→ **TEXT PROVIDED**
________________________________________

Human Operator Limitations 

To calibrate an OST HMD according to a standard 
camera calibration procedure the human operator must 
manually and subjectively align at least six landmarks with 
their corresponding pixel coordinates on the transparent screen 
through what is known as a boresight exercise. This presents 
challenges in terms of a) simultaneous correspondence point 
acquisition, b) human alignment precision, and c) the use of 
assisting technology. 

a) In the case of VST HMD, a video frame can be said to 

provide a “snapshot” in which hundreds of correspondence 
points can be collected simultaneously, but with OST a human 
operator will inevitably move between each alignment, 
thereby preventing the boresight lines from converging into a 
single eye point in space. A solution to this challenge is to use 
only one landmark instead of six, but reference it in the head 
coordinate system according to the Single Point Alignment 
Algorithm (SPAAM) (Tuceryan & Navab, 2000). Since the 
tracker sensor now serves as the origin, the user can collect an 
arbitrary number of correspondence points moving freely in 
between alignments as the boresight lines will all converge at 
the end of vector t (7).

________________________________________

→ **LIST OF TASKS**
1. Condense the paragraph of the human operator limitations text that begins "To calibrate an OST HMD" into a short list that keeps its main facts.
2. Reproduce the part of the human operator limitations text starting with "a) In the case" and going on through "vector t (7).", substituting "sight lines" for "boresight lines".

________________________________________

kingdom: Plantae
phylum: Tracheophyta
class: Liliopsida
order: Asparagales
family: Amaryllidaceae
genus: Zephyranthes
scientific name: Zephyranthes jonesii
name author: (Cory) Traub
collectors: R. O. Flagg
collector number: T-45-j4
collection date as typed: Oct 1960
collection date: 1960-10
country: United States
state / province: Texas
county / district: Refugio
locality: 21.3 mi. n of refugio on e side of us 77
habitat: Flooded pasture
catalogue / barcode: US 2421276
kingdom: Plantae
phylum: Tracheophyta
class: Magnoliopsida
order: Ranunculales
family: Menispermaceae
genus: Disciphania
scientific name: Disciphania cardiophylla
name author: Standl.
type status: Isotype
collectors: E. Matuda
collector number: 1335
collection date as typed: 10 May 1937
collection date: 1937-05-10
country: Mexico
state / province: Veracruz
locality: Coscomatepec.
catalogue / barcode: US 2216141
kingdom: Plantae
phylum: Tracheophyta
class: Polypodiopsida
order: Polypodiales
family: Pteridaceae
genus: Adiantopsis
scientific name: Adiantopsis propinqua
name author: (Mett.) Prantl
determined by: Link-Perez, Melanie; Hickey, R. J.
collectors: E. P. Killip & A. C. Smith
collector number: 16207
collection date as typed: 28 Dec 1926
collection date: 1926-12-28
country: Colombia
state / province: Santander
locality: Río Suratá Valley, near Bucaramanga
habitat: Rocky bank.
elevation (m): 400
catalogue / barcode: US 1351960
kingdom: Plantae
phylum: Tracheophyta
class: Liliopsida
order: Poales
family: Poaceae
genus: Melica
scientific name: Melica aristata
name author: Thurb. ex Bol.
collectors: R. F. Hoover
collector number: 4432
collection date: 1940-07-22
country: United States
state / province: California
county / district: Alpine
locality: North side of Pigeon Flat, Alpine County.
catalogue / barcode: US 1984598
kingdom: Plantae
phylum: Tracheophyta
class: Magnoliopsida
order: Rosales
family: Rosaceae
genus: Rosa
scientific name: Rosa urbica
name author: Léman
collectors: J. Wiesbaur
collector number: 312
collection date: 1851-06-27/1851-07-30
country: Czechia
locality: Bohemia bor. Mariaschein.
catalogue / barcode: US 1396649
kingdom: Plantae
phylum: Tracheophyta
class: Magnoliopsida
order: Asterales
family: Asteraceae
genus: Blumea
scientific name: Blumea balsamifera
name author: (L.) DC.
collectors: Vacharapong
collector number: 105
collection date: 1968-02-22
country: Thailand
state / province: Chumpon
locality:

________________________________________

→ **ANSWERS TO THE PROBLEMS**
1.
- Calibrating an OST HMD with a standard camera calibration procedure requires a boresight exercise.
- In this exercise, the human operator manually and subjectively aligns at least six landmarks with their corresponding pixel coordinates on the transparent screen.
- The exercise presents three challenges:
  - simultaneous correspondence point acquisition
  - human alignment precision
  - the use of assisting technology

2.
a) In the case of VST HMD, a video frame can be said to 

provide a “snapshot” in which hundreds of correspondence 
points can be collected simultaneously, but with OST a human 
operator will inevitably move between each alignment, 
thereby preventing the sight lines from converging into a 
single eye point in space. A solution to this challenge is to use 
only one landmark instead of six, but reference it in the head 
coordinate system according to the Single Point Alignment 
Algorithm (SPAAM) (Tuceryan & Navab, 2000). Since the 
tracker sensor now serves as the origin, the user can collect an 
arbitrary number of correspondence points moving freely in 
between alignments as the sight lines will all converge at 
the end of vector t (7).